Desde un principio debe procurar el psicólogo la demostración paulatina de que la responsabilidad por la curación debe cargársele al paciente, puesto que, como dice muy atinadamente un proverbio inglés, puedes llevar un caballo al abrevadero, pero no puedes obligarle a beber.

El psicólogo debe atenerse estrictamente a considerar todo tratamiento y curación, no como un éxito propio, sino como un triunfo del paciente que nos consulta. El psicólogo puede tan sólo llamar la atención sobre los errores; el paciente, en cambio, se ve obligado a dar vida a la misma verdad. Puesto que en la totalidad de los casos de fracasos que nos fue dable examinar comprobamos una falta de colaboración, es preciso utilizar todos los medios posibles para fomentar antes que nada la cooperación del enfermo con el psicólogo. Claro está que esto será tanto más fácil cuanto más a gusto se sienta el enfermo con el médico. He aquí por qué esa colaboración será el primer intento serio y científico para elevar el sentimiento de comunidad, y tendrá una importancia capital. Entre otras cosas, será necesario evitar lo que suelen aplicar con demasiada frecuencia otros consejeros que recurren a lo que Freud ha llamado transferencia positiva, que se produce y fomenta artificialmente, dejando perdurar el sentimiento de inferioridad, apoyándose en la falta de seguridad del enfermo frente al médico para efectuar continuas observaciones acerca de componentes sexuales reprimidos. Freud llega incluso a exigir tal transferencia en toda cura psicoanalítica, sin darse cuenta de que, en el mejor de los casos, con ello plantea un nuevo problema: el de hacer que, a su vez, desaparezca este estado producido de tan artificial manera. Si el enfermo se acostumbra a asumir la plena responsabilidad de su conducta, no se le presentará al psicólogo dificultad alguna para evitar que el niño, casi siempre mimado, o la persona mayor que anhela verse mimada de nuevo, caiga en aquella trampa que parece prometerle una satisfacción fácil e inmediatamente realizable de sus deseos hasta entonces frustrados. Puesto que en nuestra humanidad, por regla general muy mimada, todo deseo irrealizado o irrealizable aparece como represión, quisiera insistir aquí, una vez más, en lo siguiente: la Psicología individual no exige la represión de los deseos justificados ni de los injustificados, hace ver, sin embargo, que los deseos injustificados deben ser reconocidos como contrarios al sentimiento de comunidad y suprimidos, pero no reprimidos, mediante la producción de un máximo de intereses sociales.

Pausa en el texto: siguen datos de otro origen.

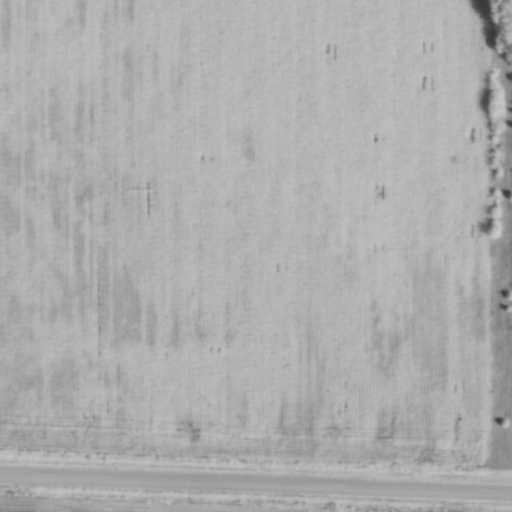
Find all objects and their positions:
road: (256, 482)
crop: (89, 508)
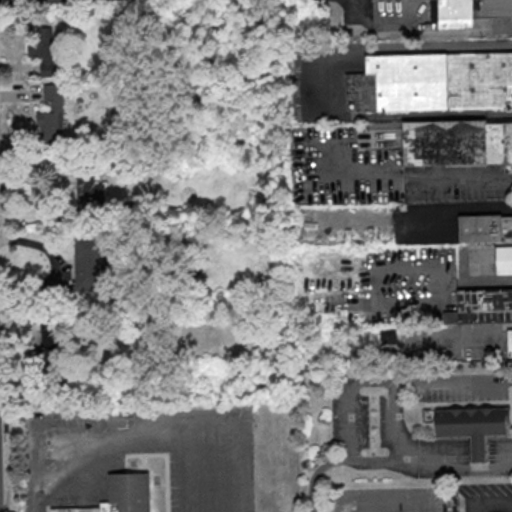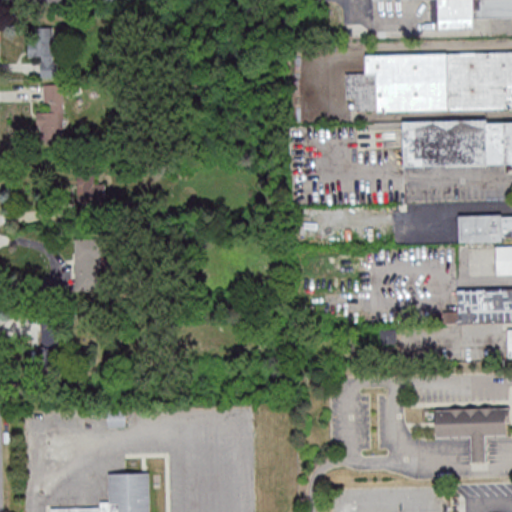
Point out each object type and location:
building: (467, 11)
building: (469, 11)
road: (430, 44)
building: (42, 45)
building: (433, 81)
building: (52, 114)
building: (458, 142)
road: (462, 179)
building: (90, 189)
road: (464, 209)
building: (486, 227)
building: (503, 259)
building: (89, 264)
road: (491, 281)
building: (482, 305)
road: (489, 330)
building: (389, 336)
building: (56, 338)
building: (510, 343)
road: (349, 398)
building: (117, 419)
building: (473, 426)
road: (136, 429)
road: (499, 449)
road: (478, 450)
road: (318, 474)
building: (121, 495)
road: (384, 502)
road: (489, 502)
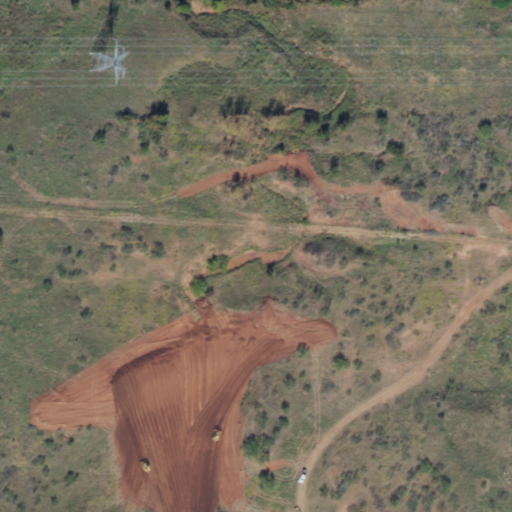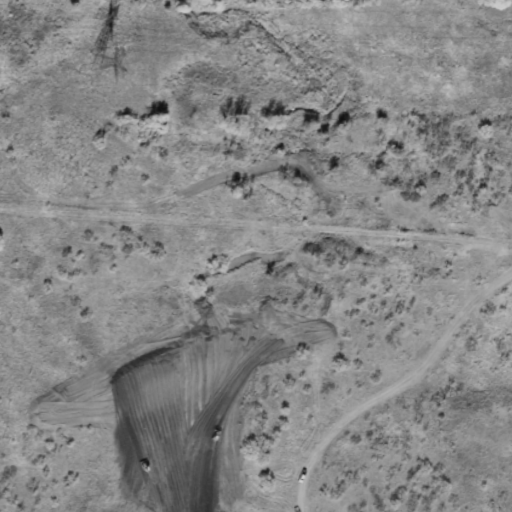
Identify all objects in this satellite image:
power tower: (94, 61)
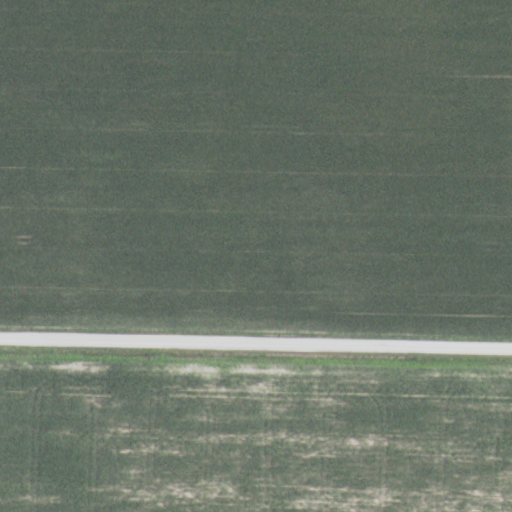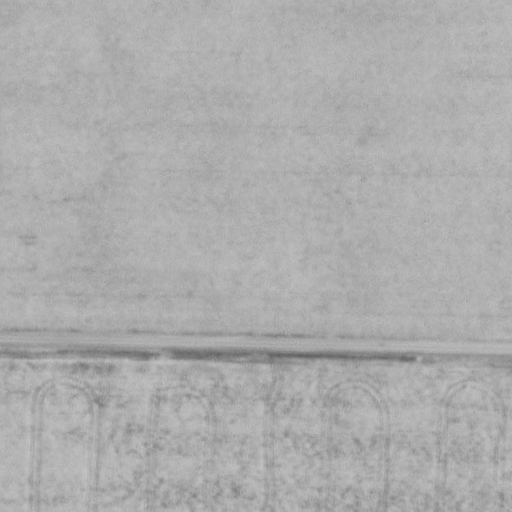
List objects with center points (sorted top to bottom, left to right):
road: (255, 345)
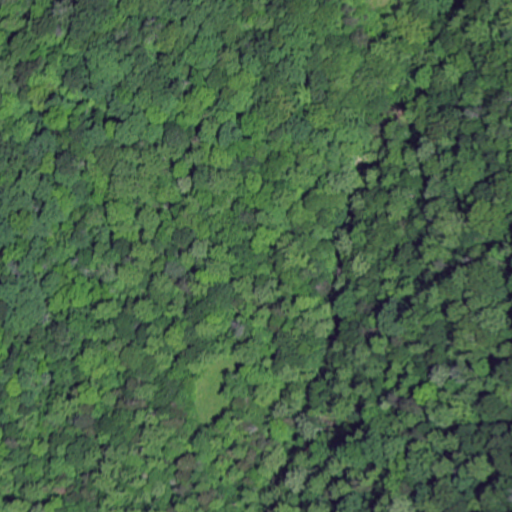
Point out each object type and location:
road: (389, 255)
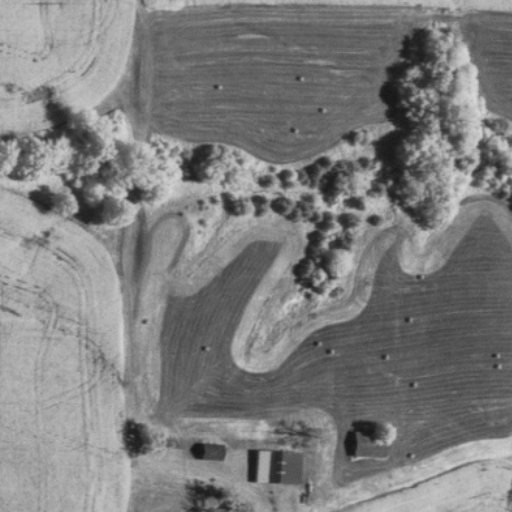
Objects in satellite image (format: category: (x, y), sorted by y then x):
building: (366, 446)
building: (207, 453)
building: (278, 469)
road: (299, 511)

En cierta ocasión ocurrió que un individuo débil y enfermizo llegó a amenazarme. Sufría dementia praecox y quedó curado totalmente por mi intervención después de haber sido declarado incurable tres años antes de someterse a mi tratamiento. Ya sabía yo en aquel entonces que el individuo esperaba con toda seguridad ser rechazado por mí, como lo había sido siempre por todos desde su infancia. Durante tres meses, en el curso del tratamiento, no profirió ni una palabra, y esto me sirvió de punto de partida para darle explicaciones prudentes en la medida de lo posible, basándome en lo poco que sabía de su vida. Reconocí en su mutismo y en otras actitudes semejantes una tendencia a la obstrucción, y juzgué como punto culminante de su hostil actitud contra mí, el hecho de que alzara la mano para pegarme. Decidí en seguida no hacer nada para defenderme. Me hizo objeto de una segunda agresión que terminó con una ventana rota y que yo tuviera que vendar con la máxima amabilidad una de las manos del enfermo, que había sufrido una pequeña herida. A quienes se hallen familiarizados con mis teorías, huelga decirles que no considero siquiera este acto como digno de ser erigido en ejemplo a seguir siempre e incondicionalmente. Una vez asegurado por completo el éxito en el caso mencionado, pregunté al enfermo: ¿Qué le parece? ¿Cómo pudimos lograr entre los dos su curación? y la contestación que recibí fue tal que merecería la mayor atención por parte de todos los sectores interesados en la materia. En cuanto a mí atañe, me enseñó a sonreírme frente a los ataques de esos psicólogos y psiquiatras que se empeñan en luchar contra molinos de viento. La respuesta que me dio el individuo en cuestión fue la siguiente: Creo que eso será muy sencillo, pues yo había perdido todo valor para enfrentarme con la vida y en nuestras conversaciones volví a encontrarlo. Quien haya reconocido esa verdad de la Psicología individual según la cual el ánimo no es más que un aspecto del sentimiento de comunidad, comprenderá perfectamente la metamorfosis experimentada por este hombre.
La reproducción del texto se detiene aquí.